- 42 -
25 oktober 1984
Daarom dring ik er bij het hele college op aan: laat deze mensen niet langer
in onzekerheid dan moet. Samenvattend: mijn fraktie geeft zijn goedkeuring
wel aan deze bezuinigingen, mits er een goed overleg plaatsvindt.
Wethouder KINGMA: Voorzitter, eerst een zakelijke opmerking. Daar waar punt
H. nog vermeld staat onder de wijzigingen van beleid, dan spreek ik dus over
de Federatieve Raad, dan is het feitelijk zo dat het nu niet helemaal meer
in overeenstemming is met de werkelijkheid, maar dat het feitelijk een
maatregel is die als meevaller, c.q. efficiency-maatregel gekwalificeerd zou
moeten worden en onder I vermeld zou moeten worden.
Er is van verschillende kanten aangedrongen op goed overleg. In de commissie
heb ik daar al een duidelijk antwoord op gegeven, dat is inderdaad een vereiste
als je de nodige zorgvuldigheid wil betrachten naar uw raad toe om te komen
tot een voorstel en naar de instellingen toe, daar waar het gaat om het
uitvoeren van de aktiviteiten waar ze voor staan.

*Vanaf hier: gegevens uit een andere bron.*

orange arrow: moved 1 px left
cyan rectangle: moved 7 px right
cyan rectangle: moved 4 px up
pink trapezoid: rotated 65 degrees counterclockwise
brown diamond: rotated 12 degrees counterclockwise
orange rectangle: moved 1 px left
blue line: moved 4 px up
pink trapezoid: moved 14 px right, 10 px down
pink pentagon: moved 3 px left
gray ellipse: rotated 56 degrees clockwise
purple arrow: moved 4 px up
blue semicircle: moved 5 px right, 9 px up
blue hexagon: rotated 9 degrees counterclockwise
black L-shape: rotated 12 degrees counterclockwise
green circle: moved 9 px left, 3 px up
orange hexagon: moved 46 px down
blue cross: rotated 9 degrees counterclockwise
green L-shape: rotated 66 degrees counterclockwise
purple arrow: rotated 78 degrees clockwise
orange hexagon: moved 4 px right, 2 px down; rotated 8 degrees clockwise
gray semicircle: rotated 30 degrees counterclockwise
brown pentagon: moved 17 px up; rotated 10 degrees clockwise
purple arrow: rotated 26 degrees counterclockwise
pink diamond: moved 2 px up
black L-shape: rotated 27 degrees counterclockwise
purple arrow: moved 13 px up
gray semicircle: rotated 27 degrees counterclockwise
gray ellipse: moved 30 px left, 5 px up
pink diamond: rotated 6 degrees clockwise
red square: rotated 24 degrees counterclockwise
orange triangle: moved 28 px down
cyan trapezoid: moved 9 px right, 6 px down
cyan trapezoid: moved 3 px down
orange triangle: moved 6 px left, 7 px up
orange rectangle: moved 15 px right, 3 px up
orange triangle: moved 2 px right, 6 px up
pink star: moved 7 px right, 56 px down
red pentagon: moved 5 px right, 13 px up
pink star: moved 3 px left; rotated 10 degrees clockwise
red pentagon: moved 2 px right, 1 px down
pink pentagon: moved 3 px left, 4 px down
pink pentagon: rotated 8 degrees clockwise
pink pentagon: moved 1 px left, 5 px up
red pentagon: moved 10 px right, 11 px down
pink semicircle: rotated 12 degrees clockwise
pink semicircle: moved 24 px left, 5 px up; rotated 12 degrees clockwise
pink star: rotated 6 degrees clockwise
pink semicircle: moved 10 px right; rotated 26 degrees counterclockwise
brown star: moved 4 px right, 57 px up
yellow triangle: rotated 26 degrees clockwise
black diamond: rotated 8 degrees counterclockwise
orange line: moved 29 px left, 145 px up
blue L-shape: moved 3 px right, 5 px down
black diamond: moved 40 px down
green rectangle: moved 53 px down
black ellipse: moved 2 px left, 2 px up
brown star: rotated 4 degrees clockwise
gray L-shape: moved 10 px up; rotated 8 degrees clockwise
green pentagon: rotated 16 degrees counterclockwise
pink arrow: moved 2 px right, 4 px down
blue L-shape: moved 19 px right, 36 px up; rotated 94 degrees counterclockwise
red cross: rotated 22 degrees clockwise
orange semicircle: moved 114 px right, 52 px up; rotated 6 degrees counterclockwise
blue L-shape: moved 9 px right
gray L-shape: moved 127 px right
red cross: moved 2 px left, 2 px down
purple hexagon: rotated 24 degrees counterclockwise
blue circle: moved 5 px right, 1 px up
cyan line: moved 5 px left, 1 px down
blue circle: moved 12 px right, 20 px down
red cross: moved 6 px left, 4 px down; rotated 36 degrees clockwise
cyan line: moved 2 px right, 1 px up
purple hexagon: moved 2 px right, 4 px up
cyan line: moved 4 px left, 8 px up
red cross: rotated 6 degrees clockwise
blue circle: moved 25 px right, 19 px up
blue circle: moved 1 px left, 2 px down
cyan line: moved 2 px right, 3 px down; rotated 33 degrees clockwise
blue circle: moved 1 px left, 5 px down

Daar is iedereen bij gebaat
en niemand is erbij gebaat om het op een onzorgvuldige wijze te laten ver
lopen. We zullen er dus alles aan doen, binnen de beperkte tijd die ons
daarvoor gegeven is. Wat niet wegneemt, dat op een aantal punten toch niet
verheeld moet worden dat misschien op sommige punten dat overleg in de tijd
te beperkt zou kunnen zijn. Dat zal de praktijk moeten leren. Ik wijs u er
wel op dat het in belangrijke mate eerst gaat om een aantal afficiency-maat-
regelen, waarvan de instellingen al vaker hebben gezegd dat ze daar op zich
geen problemen mee hebben en wat een feitelijke bevestiging vraagt. Daar waar
het gaat om de voorstellen E t/m L betreffen ze niet allemaal voorstellen
waarover nog geen enkel overleg gepleegd is. Of betekent het - tenminste dat
is op dit moment de inschatting - dusdanige problemen dat daar echt in het
overleg grote problemen zouden komen. Natuurlijk zijn er kanttekeningen
gemaakt door de verschillende raadsleden, begrijpelijk. Ik denk dat iedereen
zo zijn nuanceringen heeft omtrent de verschillende voorstellen en de
haalbaarheid daarvan. Ik wil ze toch even langslopen voor alle zekerheid.
Eerst punt E. Dat betreft de formatieplaats bij de Stichting Jeugdzorg. Mevr.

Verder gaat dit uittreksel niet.